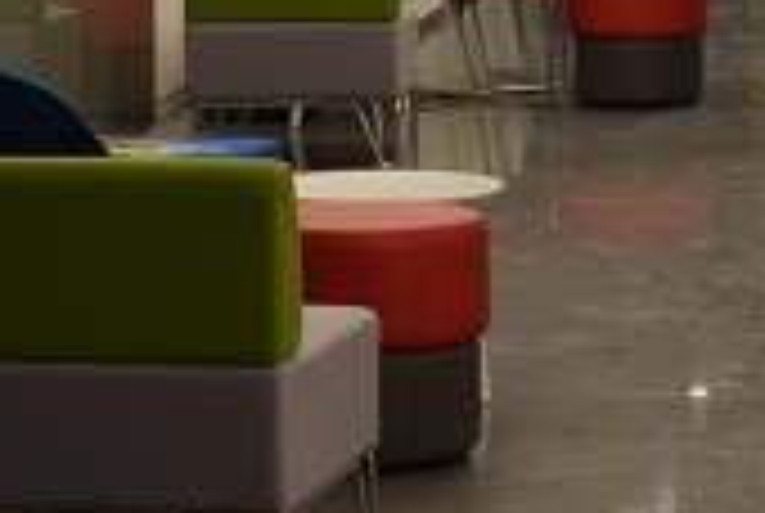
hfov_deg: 9.8
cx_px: 896
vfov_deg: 6.6
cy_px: -180
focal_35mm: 206
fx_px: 4385
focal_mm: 26
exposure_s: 1/125
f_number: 5.6
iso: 400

━━━━

### What this task involves
Pictures are not part of the copy; retype all the other material exactly.

### Result for this exercise
hfov_deg: 9.8
cx_px: 896
vfov_deg: 6.6
cy_px: -180
focal_35mm: 206
fx_px: 4385
focal_mm: 26
exposure_s: 1/125
f_number: 5.6
iso: 400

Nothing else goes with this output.